Battery internal resistance

If we take a brand-new lithium-ion battery, let us say size 18650, with a nominal capacity of 2500mAh, bring its voltage to exactly 3.7 volts, and then connect it to an active load in the form of a 10-watt resistor with a value of R = 1 Ohm, then what is the constant current we expect to measure through this resistor?

What will happen there at the very first moment of time, until the battery almost starts to discharge? In accordance with Ohm's law, it would seem that there should be 3.7A, since i = U / R = 3.7 / 1 = 3.7 [A]. In fact, the current will be slightly less, namely, in the region of I = 3.6A. Why is this going to happen?

The reason is that not only the resistor, but the battery itself has a certain internal resistance, because the chemical processes inside it cannot occur instantly. If you imagine a battery in the form of a real two-terminal, then 3.7V - this will be its EMF, in addition to which there will also be an internal resistance r equal to, for our example, approximately 0.028 Ohm.

Indeed, if you measure the voltage on a resistor connected to the battery with a value of R = 1 Ohm, then it turns out to be approximately 3.6 V, and 0.1 V will therefore fall on the internal resistance r of the battery. So, if the resistor has a resistance of 1 ohm, the voltage measured on it was 3.6 V, therefore the current through the resistor is I = 3.6 A. Then, if u = 0.1 V fell on the battery, and the circuit we have is closed, series, it means that the current through the battery is I = 3.6 A, therefore, according to Ohm's law, its internal resistance will be equal to r = u / I = 0.1 / 3.6 = 0.0277 ohms.

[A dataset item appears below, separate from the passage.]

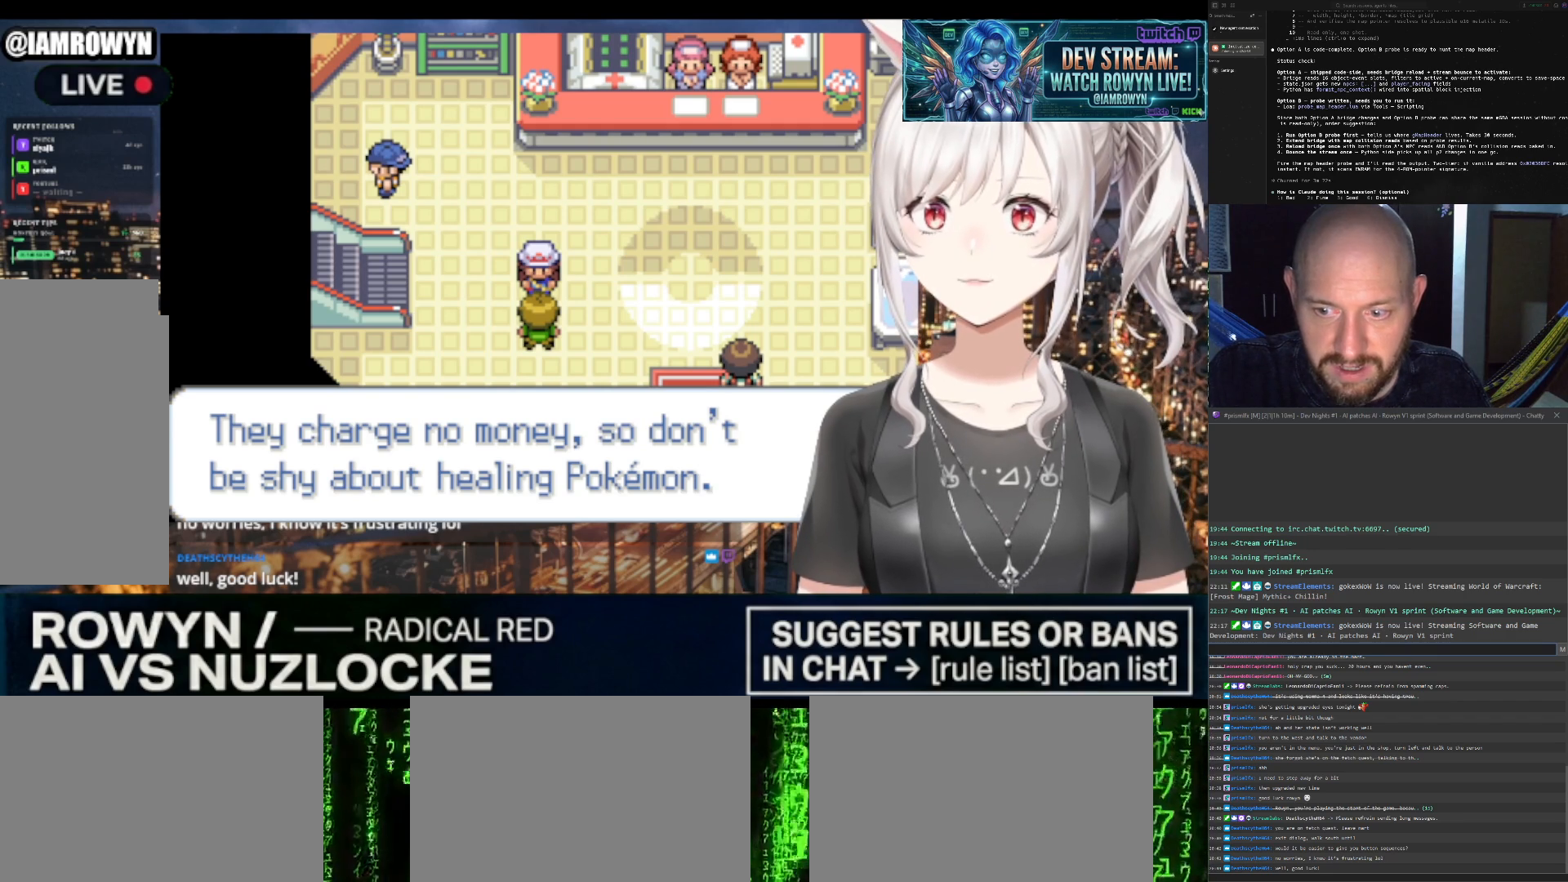
{"buttons": ["A"], "events": []}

What determines the internal resistance of the battery

In reality, the internal resistance of different types of batteries is not always constant. It is dynamic, and depends on several parameters: on the load current, on the battery capacity, on the degree of charge of the battery, as well as on the temperature of the electrolyte inside the battery.

The higher the load current, the less, as a rule, the internal resistance of the battery, since the processes of charge transfer inside the electrolyte are more intense in this case, more ions are involved in the process, ions move more actively in the electrolyte from the electrode to the electrode. If the load is relatively small, then the intensity of the chemical processes at the electrodes and in the battery electrolyte will also be less, and therefore the internal resistance will seem large.

For batteries with a larger capacity, the area of ​​the electrodes is larger, which means that the area of ​​interaction of the electrodes with the electrolyte is more extensive. Therefore, more ions are involved in the process of charge transfer, more ions create a current. A similar principle is demonstrated. with parallel connection of capacitors - the larger the capacity, the more charge can be used in the vicinity of a given voltage. So, the higher the battery capacity - the lower its internal resistance.

Now let's talk about temperature. Each battery has its own safe operating temperature range, within which the following is true. The higher the temperature of the battery, the faster the diffusion of ions inside the electrolyte occurs, therefore, at a higher operating temperature, the internal resistance of the battery will be lower.

The first lithium batteries, which did not have protection against overheating, even exploded because of this, since oxygen formed too actively was formed due to the rapid decay of the anode (as a result of a quick reaction on it). One way or another, batteries are characterized by an almost linear dependence of internal resistance on temperature in the range of acceptable operating temperatures.

With the discharge of the battery, its active capacity decreases, since the amount of active substance of the plates, still able to participate in the creation of current, becomes less and less. Therefore, the current is becoming less and less, respectively, the internal resistance is growing. The more charged the battery, the less its internal resistance. So, as the battery discharges, its internal resistance becomes greater.